Giving Compass' Take:

• The ACLU is building a product development technology team from United States Digital Service, the New York Times, and Kickstarter that is utilizing data visualization to help educate voters about ACLU legal fights and provide information about upcoming elections. 

• How can philanthropists become involved in helping more nonprofits utilize technology to advance their missions? 

• Read about the new wave of tech-for-good companies being built by women and minority groups. 


Even as the country was turning to the 99-year-old, New York-based nonprofit, it became increasingly clear that the organization’s digital infrastructure wasn’t quite up to the task.

According to Marco Carbone, the ACLU’s then-associate director of IT, he and his team at the time had never imagined that roughly 5 million people would hit their website at once–until it happened during CEO Anthony Romero’s interview with Rachel Maddow on MSNBC in 2016. “We had to turn all our attention to the infrastructure that was supporting this huge surge,” he says. They were able to bring the site back online in about 10 minutes.
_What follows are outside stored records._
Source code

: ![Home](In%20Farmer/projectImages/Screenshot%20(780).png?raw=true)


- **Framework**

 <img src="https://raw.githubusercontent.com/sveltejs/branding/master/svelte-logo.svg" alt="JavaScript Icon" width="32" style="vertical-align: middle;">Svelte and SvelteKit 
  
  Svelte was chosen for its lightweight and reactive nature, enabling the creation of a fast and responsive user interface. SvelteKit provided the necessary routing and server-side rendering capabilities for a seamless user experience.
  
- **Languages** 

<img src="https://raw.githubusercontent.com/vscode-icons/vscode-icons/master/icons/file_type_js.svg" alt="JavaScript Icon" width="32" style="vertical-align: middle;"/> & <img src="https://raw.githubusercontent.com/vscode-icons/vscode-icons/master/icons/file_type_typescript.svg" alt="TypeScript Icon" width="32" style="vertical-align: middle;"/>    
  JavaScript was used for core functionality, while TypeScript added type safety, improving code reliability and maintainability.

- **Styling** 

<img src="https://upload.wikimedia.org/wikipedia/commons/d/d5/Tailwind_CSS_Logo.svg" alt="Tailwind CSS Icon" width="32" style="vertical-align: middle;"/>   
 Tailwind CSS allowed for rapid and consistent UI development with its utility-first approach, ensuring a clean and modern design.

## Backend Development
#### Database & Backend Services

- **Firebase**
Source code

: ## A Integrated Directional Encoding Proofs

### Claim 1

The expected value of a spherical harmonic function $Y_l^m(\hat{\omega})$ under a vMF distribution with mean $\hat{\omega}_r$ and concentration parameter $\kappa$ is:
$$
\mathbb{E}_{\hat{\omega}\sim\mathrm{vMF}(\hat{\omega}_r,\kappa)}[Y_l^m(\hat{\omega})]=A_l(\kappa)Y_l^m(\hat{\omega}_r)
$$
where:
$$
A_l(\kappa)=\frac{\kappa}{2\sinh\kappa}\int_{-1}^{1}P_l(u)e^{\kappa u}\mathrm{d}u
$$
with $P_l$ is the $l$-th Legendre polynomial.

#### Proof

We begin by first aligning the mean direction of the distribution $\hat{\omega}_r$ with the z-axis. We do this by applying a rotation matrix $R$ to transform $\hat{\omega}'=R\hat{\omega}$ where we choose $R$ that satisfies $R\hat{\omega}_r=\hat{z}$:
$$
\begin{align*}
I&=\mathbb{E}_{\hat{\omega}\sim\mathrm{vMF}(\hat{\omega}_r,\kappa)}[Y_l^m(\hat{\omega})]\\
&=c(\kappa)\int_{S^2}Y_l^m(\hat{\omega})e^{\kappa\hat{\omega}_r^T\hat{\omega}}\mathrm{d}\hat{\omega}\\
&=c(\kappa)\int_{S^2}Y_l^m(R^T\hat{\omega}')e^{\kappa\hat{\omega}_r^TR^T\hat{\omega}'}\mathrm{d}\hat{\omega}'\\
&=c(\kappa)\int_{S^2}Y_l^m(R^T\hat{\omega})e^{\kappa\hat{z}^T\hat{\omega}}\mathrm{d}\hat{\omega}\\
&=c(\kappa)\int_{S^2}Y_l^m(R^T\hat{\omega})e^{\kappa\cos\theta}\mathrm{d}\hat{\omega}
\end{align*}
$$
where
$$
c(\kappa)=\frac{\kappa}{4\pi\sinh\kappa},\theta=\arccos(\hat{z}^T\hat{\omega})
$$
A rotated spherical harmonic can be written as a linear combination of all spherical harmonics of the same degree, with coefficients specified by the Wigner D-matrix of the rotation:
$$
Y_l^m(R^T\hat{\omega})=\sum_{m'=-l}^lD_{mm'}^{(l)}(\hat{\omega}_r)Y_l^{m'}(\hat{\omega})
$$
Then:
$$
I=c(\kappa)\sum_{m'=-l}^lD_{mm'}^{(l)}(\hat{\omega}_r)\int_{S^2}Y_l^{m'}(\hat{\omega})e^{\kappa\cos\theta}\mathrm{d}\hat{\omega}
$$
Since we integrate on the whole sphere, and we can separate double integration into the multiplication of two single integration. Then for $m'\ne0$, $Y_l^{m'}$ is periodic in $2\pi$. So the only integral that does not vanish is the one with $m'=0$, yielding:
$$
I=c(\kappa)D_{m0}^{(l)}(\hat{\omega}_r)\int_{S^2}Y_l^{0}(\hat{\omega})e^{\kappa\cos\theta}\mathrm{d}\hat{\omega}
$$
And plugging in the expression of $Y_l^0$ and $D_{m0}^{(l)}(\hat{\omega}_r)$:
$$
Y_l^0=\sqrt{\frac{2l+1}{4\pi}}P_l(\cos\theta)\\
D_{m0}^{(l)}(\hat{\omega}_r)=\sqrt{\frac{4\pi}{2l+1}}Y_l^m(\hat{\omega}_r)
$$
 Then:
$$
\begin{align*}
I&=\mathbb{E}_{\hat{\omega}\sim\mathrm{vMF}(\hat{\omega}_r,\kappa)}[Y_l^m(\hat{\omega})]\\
Today Carbone is CTO of the ACLU, overseeing a team that has grown beyond just IT to include a new product development group–a sort of internal startup composed of designers and developers who came from the United States Digital Service, the New York Times, and Kickstarter. The six-person team aims to make the ACLU’s often wonky legal fights easily accessible and support the ACLU’s advocacy arm by helping people find information about elections.

For now, the ACLU’s goal is to resist Trump and his administration’s steady walk back of civil liberties, including immigrant rights, criminal justice, reproductive rights, and voting rights. After all, the ACLU’s new tech prowess is thanks almost entirely to what the organization calls the “Trump bump,” or the approximately $120 million in online donations that have poured in since the election.

While the ACLU’s lawyers fight Trump in the courts, the product development team fights him online by mobilizing the resistance using data visualization, sticky design, and an open-source data infrastructure that puts privacy first.

For the next three months, they will be laser-focused on one thing: A forceful repudiation of Trump in the midterm elections.